Assignment: Could you format every line of the records below as a JSON list of strings, with one string per line and blank lines left out?

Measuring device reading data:
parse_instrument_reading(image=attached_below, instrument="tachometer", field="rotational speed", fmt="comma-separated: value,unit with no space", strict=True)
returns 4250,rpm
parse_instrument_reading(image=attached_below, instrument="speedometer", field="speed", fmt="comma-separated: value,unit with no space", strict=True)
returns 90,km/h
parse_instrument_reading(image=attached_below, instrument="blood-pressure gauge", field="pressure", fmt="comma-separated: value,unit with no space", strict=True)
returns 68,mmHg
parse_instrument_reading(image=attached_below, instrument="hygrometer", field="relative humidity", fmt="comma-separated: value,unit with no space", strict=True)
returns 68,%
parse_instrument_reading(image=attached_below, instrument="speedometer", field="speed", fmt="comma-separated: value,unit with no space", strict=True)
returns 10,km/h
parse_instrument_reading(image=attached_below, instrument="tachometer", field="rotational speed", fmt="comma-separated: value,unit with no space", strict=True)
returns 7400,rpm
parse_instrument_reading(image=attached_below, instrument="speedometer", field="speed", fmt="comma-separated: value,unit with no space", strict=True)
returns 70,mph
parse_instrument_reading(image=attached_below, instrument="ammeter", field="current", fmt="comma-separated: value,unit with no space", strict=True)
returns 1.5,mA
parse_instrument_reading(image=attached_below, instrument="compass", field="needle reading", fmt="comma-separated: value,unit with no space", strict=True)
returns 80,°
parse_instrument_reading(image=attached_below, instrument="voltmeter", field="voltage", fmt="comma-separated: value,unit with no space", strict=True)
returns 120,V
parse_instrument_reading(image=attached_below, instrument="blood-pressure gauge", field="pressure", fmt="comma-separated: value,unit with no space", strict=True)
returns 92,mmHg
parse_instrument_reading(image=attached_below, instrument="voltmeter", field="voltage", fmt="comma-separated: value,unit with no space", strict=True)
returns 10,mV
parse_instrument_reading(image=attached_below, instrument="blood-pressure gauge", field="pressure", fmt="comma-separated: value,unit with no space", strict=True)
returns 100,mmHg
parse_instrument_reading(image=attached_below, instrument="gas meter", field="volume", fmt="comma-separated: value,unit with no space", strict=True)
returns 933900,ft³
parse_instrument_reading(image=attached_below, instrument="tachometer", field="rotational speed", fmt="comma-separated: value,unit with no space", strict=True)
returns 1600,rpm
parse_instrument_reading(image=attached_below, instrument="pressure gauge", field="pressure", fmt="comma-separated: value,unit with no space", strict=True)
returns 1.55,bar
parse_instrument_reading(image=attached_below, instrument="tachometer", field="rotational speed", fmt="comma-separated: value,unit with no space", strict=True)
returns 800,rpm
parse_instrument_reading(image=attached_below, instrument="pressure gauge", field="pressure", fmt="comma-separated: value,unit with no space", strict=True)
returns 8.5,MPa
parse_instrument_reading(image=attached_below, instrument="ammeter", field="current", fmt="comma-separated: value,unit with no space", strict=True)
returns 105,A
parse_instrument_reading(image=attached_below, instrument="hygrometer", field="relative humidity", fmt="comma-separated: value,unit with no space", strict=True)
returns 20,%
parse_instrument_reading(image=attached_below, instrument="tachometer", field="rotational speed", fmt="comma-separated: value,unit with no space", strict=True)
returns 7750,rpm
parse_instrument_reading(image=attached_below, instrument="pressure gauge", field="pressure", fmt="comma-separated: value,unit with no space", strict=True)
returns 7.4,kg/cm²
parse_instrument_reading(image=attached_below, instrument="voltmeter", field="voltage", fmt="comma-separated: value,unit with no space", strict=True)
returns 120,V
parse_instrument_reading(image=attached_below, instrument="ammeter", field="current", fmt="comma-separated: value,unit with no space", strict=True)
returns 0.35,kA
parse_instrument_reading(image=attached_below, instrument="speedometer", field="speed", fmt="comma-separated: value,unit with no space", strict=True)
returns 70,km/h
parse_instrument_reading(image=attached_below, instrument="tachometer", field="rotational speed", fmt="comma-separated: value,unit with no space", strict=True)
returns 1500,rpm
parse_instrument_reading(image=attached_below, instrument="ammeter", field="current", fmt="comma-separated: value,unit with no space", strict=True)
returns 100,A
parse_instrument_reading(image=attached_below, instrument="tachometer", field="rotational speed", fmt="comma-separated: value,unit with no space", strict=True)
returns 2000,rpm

Answer to the problem:
[
  "parse_instrument_reading(image=attached_below, instrument=\"tachometer\", field=\"rotational speed\", fmt=\"comma-separated: value,unit with no space\", strict=True)",
  "returns 4250,rpm",
  "parse_instrument_reading(image=attached_below, instrument=\"speedometer\", field=\"speed\", fmt=\"comma-separated: value,unit with no space\", strict=True)",
  "returns 90,km/h",
  "parse_instrument_reading(image=attached_below, instrument=\"blood-pressure gauge\", field=\"pressure\", fmt=\"comma-separated: value,unit with no space\", strict=True)",
  "returns 68,mmHg",
  "parse_instrument_reading(image=attached_below, instrument=\"hygrometer\", field=\"relative humidity\", fmt=\"comma-separated: value,unit with no space\", strict=True)",
  "returns 68,%",
  "parse_instrument_reading(image=attached_below, instrument=\"speedometer\", field=\"speed\", fmt=\"comma-separated: value,unit with no space\", strict=True)",
  "returns 10,km/h",
  "parse_instrument_reading(image=attached_below, instrument=\"tachometer\", field=\"rotational speed\", fmt=\"comma-separated: value,unit with no space\", strict=True)",
  "returns 7400,rpm",
  "parse_instrument_reading(image=attached_below, instrument=\"speedometer\", field=\"speed\", fmt=\"comma-separated: value,unit with no space\", strict=True)",
  "returns 70,mph",
  "parse_instrument_reading(image=attached_below, instrument=\"ammeter\", field=\"current\", fmt=\"comma-separated: value,unit with no space\", strict=True)",
  "returns 1.5,mA",
  "parse_instrument_reading(image=attached_below, instrument=\"compass\", field=\"needle reading\", fmt=\"comma-separated: value,unit with no space\", strict=True)",
  "returns 80,°",
  "parse_instrument_reading(image=attached_below, instrument=\"voltmeter\", field=\"voltage\", fmt=\"comma-separated: value,unit with no space\", strict=True)",
  "returns 120,V",
  "parse_instrument_reading(image=attached_below, instrument=\"blood-pressure gauge\", field=\"pressure\", fmt=\"comma-separated: value,unit with no space\", strict=True)",
  "returns 92,mmHg",
  "parse_instrument_reading(image=attached_below, instrument=\"voltmeter\", field=\"voltage\", fmt=\"comma-separated: value,unit with no space\", strict=True)",
  "returns 10,mV",
  "parse_instrument_reading(image=attached_below, instrument=\"blood-pressure gauge\", field=\"pressure\", fmt=\"comma-separated: value,unit with no space\", strict=True)",
  "returns 100,mmHg",
  "parse_instrument_reading(image=attached_below, instrument=\"gas meter\", field=\"volume\", fmt=\"comma-separated: value,unit with no space\", strict=True)",
  "returns 933900,ft³",
  "parse_instrument_reading(image=attached_below, instrument=\"tachometer\", field=\"rotational speed\", fmt=\"comma-separated: value,unit with no space\", strict=True)",
  "returns 1600,rpm",
  "parse_instrument_reading(image=attached_below, instrument=\"pressure gauge\", field=\"pressure\", fmt=\"comma-separated: value,unit with no space\", strict=True)",
  "returns 1.55,bar",
  "parse_instrument_reading(image=attached_below, instrument=\"tachometer\", field=\"rotational speed\", fmt=\"comma-separated: value,unit with no space\", strict=True)",
  "returns 800,rpm",
  "parse_instrument_reading(image=attached_below, instrument=\"pressure gauge\", field=\"pressure\", fmt=\"comma-separated: value,unit with no space\", strict=True)",
  "returns 8.5,MPa",
  "parse_instrument_reading(image=attached_below, instrument=\"ammeter\", field=\"current\", fmt=\"comma-separated: value,unit with no space\", strict=True)",
  "returns 105,A",
  "parse_instrument_reading(image=attached_below, instrument=\"hygrometer\", field=\"relative humidity\", fmt=\"comma-separated: value,unit with no space\", strict=True)",
  "returns 20,%",
  "parse_instrument_reading(image=attached_below, instrument=\"tachometer\", field=\"rotational speed\", fmt=\"comma-separated: value,unit with no space\", strict=True)",
  "returns 7750,rpm",
  "parse_instrument_reading(image=attached_below, instrument=\"pressure gauge\", field=\"pressure\", fmt=\"comma-separated: value,unit with no space\", strict=True)",
  "returns 7.4,kg/cm²",
  "parse_instrument_reading(image=attached_below, instrument=\"voltmeter\", field=\"voltage\", fmt=\"comma-separated: value,unit with no space\", strict=True)",
  "returns 120,V",
  "parse_instrument_reading(image=attached_below, instrument=\"ammeter\", field=\"current\", fmt=\"comma-separated: value,unit with no space\", strict=True)",
  "returns 0.35,kA",
  "parse_instrument_reading(image=attached_below, instrument=\"speedometer\", field=\"speed\", fmt=\"comma-separated: value,unit with no space\", strict=True)",
  "returns 70,km/h",
  "parse_instrument_reading(image=attached_below, instrument=\"tachometer\", field=\"rotational speed\", fmt=\"comma-separated: value,unit with no space\", strict=True)",
  "returns 1500,rpm",
  "parse_instrument_reading(image=attached_below, instrument=\"ammeter\", field=\"current\", fmt=\"comma-separated: value,unit with no space\", strict=True)",
  "returns 100,A",
  "parse_instrument_reading(image=attached_below, instrument=\"tachometer\", field=\"rotational speed\", fmt=\"comma-separated: value,unit with no space\", strict=True)",
  "returns 2000,rpm"
]